Marketing Analytics, Performance & Attribution

New Research Proves Correlation Between Events and ROI for Enterprise Companies

Rapid revenue growth is fueled by event marketing, according to study by Harvard Business Review Analytic Services and Splash
splash event marketing

– One of the world’s oldest marketing channels—events—is still erroneously labeled as unquantifiable and unpredictable, until now. A new report released today by Splash, the world’s first end-to-end event marketing software, with Harvard Business Review Analytic Services (HBR-AS), confirms a new era for event marketers; one where high-performing companies are investing more in event technology and accurately tying event activity to actual revenues or profits,. Titled, “The Event Marketing Evolution: An Era of Data, Technology, and Revenue Impact,” the study surveyed more than 700 enterprise executives and shared impactful insights on their event strategies.

The report reveals more than 90 percent of companies prioritize hosting events for customers and potential customers, and nearly as many prioritize sponsoring events. Moreover, high-growth companies (those who have seen revenue grow 30 percent or more over the past two years) are increasing their event investment more than others.

Approximately 23 percent of companies say they are able to calculate return on investment (ROI) for events. These Event Optimizers are able to exceed business goals. In addition to experiencing more than 30 percent revenue growth, what these businesses had in common is investment in data-driven event technology, the ability to measure top and bottom funnel metrics, and a shift in strategy from sponsoring to hosting events. According to the study, the “best [technology] adopters are on average more likely to see business value from events and to consider themselves better positioned for future success.”

“More than ever before, it is crucial for businesses to go beyond the digital space to build meaningful relationships, through human, in-person experiences. However, measuring event ROI is challenging and until recently, it was nearly impossible. Now, with the growing investment in events, and the maturation of end-to-end event technology, event marketers have the ability to report on much more than anecdotal results,” said Ben Hindman, CEO of Splash.

Hindman continues, “The study confirms that high-performing companies are especially tapping into the marketing power of events and investing in technology that’s helping them measure the impact of their events down to actual revenue. We see these same trends at Splash in our own top-performing customers, who we refer to as Event Optimizers.”

Survey respondents reported their organizations host, on average, 73 events annually and sponsor another 62; respondents are also devoting significant resources to event marketing activities, with:

  • One third hosting their own trade shows
  • 51 percent employing between one and 10 full time event planning and management employees
  • 27 percent employing 11 or more full time event planning and management employees
  • One in 10 allocating more than half their marketing budget to events
  • 30 percent allocating at least 20 percent of their marketing budget to events
  • Four in 10 reporting that they’ll spend more on hosting events in the year ahead

“Creating in-person business relationships through events is becoming more crucial than ever,” said Alex Clemente, Managing Director of Harvard Business Review Analytic Services. “The study shows that, despite the prevalence of social media and digital growth-strategies, event investments are growing. This is corroborated by our survey respondents, which include senior marketing managers, who state that events drive more business value than other channels.”

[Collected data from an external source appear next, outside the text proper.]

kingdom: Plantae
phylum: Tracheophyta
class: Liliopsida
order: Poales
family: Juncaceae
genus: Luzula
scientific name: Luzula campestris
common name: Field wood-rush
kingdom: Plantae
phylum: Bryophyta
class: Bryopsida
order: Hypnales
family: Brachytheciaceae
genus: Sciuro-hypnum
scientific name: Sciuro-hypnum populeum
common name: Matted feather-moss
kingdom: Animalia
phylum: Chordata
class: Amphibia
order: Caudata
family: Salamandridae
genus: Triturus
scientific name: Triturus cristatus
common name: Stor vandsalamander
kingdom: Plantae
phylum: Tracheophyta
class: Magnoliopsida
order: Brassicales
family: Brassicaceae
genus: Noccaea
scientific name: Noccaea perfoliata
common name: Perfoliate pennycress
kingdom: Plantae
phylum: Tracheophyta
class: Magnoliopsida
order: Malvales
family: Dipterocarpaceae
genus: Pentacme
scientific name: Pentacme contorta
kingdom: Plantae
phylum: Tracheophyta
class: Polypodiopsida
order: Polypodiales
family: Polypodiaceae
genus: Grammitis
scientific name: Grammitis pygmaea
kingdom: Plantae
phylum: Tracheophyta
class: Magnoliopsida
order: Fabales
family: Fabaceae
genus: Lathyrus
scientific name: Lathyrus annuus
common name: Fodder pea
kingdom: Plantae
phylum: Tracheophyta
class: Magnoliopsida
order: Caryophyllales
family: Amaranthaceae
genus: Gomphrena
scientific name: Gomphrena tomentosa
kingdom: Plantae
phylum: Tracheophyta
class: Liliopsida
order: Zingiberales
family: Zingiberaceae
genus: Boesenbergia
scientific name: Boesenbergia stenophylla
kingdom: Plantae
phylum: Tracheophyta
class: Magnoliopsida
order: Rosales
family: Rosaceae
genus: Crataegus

Julie Hogan, global face-to-face marketing director, Facebook|Instagram, uses event marketing software that links to the company’s various CRM systems. This method has been integral to improving the company’s event-measuring capabilities over the last two years.
Hogan said in the report, “The face-to-face interactions that take place at events are incredibly powerful. And coming up with ways to measure the return on those interactions, and our investments in those events, is really incredible. We’ve certainly become much more consistent in our ability not only to calculate a return on our investment, but also to make our event team more productive, deliver a better customer experience, and understand how we can do better in the future.”